Il Mof è una postazione alla quale lavorano poche decine di persone, ma di grande rilievo, perchè da qui dipendono tutti i collegamenti ferroviari interni nel siderurgico.

“Bloccando il Mof, si blocca il ciclo produttivo”. Lo hanno detto, stamattina, i Segretari provinciali di Fim Cisl, Cosimo Panarelli, Fiom Cgil, Donato Stefanelli e Uilm, Antonio Talò, in una conferenza stampa convocata per fare il punto della situazione dopo l’incidente mortale di martedì scorso proprio al Mof (ha perso la vita un’operaio di 29 anni Claudio Marsella, rimasto schiacciato tra due respingenti ferroviari) e alla luce dello sciopero in atto ad oltranza da parte del movimento di base Usb.

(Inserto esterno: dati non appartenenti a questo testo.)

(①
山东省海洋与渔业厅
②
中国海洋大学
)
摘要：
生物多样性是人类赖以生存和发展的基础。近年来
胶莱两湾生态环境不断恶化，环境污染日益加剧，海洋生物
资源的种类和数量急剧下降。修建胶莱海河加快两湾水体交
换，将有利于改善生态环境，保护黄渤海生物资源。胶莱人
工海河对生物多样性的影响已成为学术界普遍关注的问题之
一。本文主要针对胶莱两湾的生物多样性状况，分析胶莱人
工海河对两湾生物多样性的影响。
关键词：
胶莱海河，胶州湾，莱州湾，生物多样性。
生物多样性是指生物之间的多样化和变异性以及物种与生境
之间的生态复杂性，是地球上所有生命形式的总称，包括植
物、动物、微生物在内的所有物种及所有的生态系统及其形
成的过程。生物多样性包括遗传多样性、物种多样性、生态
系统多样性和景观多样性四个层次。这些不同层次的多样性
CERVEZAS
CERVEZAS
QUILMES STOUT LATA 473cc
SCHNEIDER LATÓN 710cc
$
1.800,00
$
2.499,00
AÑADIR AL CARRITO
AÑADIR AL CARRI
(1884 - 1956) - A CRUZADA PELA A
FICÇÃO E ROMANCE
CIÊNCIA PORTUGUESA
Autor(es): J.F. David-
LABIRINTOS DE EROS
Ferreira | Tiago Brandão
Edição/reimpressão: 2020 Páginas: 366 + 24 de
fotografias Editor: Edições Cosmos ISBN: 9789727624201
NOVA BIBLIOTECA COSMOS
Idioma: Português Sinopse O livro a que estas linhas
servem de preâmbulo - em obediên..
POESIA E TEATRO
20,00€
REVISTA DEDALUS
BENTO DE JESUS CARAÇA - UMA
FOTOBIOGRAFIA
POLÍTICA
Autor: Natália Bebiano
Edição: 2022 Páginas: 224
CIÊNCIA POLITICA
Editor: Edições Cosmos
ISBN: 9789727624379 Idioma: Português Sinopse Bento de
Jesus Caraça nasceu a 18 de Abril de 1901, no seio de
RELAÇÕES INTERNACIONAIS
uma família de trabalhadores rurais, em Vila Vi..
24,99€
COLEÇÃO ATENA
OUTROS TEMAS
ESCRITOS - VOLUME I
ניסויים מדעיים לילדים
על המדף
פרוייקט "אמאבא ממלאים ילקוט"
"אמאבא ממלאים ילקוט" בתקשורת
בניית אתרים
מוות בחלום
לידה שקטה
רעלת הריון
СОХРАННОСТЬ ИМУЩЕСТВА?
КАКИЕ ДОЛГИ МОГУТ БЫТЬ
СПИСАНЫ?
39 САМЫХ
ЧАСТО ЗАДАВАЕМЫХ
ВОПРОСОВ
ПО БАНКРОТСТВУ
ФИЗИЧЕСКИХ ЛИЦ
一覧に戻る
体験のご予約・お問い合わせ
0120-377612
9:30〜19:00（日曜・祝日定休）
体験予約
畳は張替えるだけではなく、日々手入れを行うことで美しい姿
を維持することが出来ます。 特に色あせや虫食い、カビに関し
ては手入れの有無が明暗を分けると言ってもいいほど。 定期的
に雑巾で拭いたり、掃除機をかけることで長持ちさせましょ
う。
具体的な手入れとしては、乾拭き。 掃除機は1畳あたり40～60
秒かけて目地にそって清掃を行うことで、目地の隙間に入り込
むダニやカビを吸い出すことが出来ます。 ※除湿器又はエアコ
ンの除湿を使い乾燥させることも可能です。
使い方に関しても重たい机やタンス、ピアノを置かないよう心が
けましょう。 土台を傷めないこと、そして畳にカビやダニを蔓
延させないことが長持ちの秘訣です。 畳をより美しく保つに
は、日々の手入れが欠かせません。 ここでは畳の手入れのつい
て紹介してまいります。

Fim, Fiom e Uilm ritengono che l’azienda possa annunciare l’estensione delle ferie forzate, in conseguenza della paralisi del Mof, anche al treno lamiere e di conseguenze ai tubifici 1 e 2.

Nei giorni scorsi sono già stati bloccati i treni nastri 1 e 2, con 450 addetti in ferie forzate, anche se dal pomeriggio di ieri il treno nastri 2 è ripartito.

“I sindacati metalmeccanici hanno difeso gli accordi fatti con l’Ilva nel 1999 e nel 2010, che hanno ridotto il numero di addetti al Movimento ferroviario, accordi contestati fortemente da Usb che chiede, invece, il ripristino della situazione precedente quando al Mof operavano più addetti su ogni singolo carro ferroviario mentre adesso c’è una sola unità”.